Эйвери посмотрел ей в глаза.

— И дальше, подозреваю, будет много хуже, миледи.

— Я сейчас.

Вайолет поспешила в свою комнату и открыла ключом буфет, где держала лекарства и несколько бутылок выдержанного виски, одну из которых она захватила с собой вместе с лауданумом. Обычно она предпочитала вино, но иногда — как, например, сегодня — обжигающий глоток крепкого скотча был просто необходим.

Когда она вернулась, Салли и Эйвери уже начали обмывать джентльмена. Он был обнажен, и она ясно увидела его целиком, от головы до колен. Пресвятые небеса…

На его теле не было живого места. Он весь был покрыт синяками — как новыми, так и застарелыми, с зеленоватым оттенком, наверное, от каких-то предыдущих драк. Повсюду — на груди, на руках, даже на лице — виднелись ссадины и мелкие шрамы. Где он их получил?

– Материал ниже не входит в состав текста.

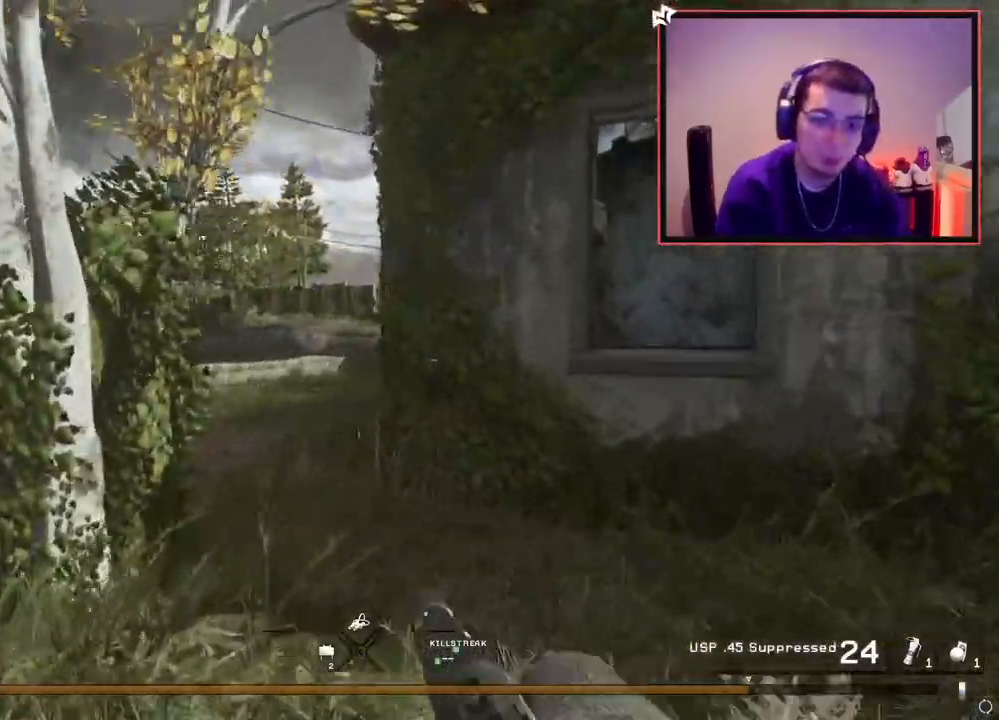
{"buttons": [], "left_stick": "up", "right_stick": "center", "events": [[83, "right_stick", "center"], [217, "TRIANGLE", "down"], [317, "TRIANGLE", "up"], [384, "TRIANGLE", "down"], [467, "TRIANGLE", "up"]]}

Ее взгляд переместился ниже. Она закусила губу и отвела глаза, стараясь не обращать внимания на то, что внизу он сложен столь же отменно, как и в остальных местах. Его достоинства были более чем внушительными, чтобы доставить женщине удовольствие, особенно если представить, что в возбужденном состоянии он станет еще больше.

«Прекрати на него глазеть. Сосредоточься». Вайолет зажмурилась, восстанавливая душевное равновесие. При других обстоятельствах она удалилась бы за дверь и подождала, пока его приведут в благопристойный вид. Но война научила ее, что стыдливость и соблюдение внешних приличий — не лучшие товарищи в сложной ситуации.

За два года, проведенные с Джоном на полях сражений в Португалии, она утратила всю свою былую стеснительность. Женщин по возможности ограждали от кошмаров войны, но у Вайолет был железный желудок и твердая рука, поэтому она отказывалась отсиживаться вместе с рыдающими дамами в безопасных убежищах.

— Миледи! — вскрикнула Салли.

Эйвери никак не отреагировал на ее появление и продолжил работать. Мало что могло нарушить его невозмутимость, однако Вайолет была готова поклясться, что заметила, как уголок его рта слегка дернулся.

— Нет нужды оберегать мою скромность, Салли. — Вайолет перешагнула порог и, поставив бутыль виски на стол, подошла с лекарством к кровати. Присев на краю прикроватного столика, она плотно задернула полог. — Я вдова, к тому же навидалась всякого, пока ухаживала в лазарете за солдатами Его величества. Кого следует оградить от этого неприличного зрелища, так это тебя. Иди-ка и принеси еще горячей воды.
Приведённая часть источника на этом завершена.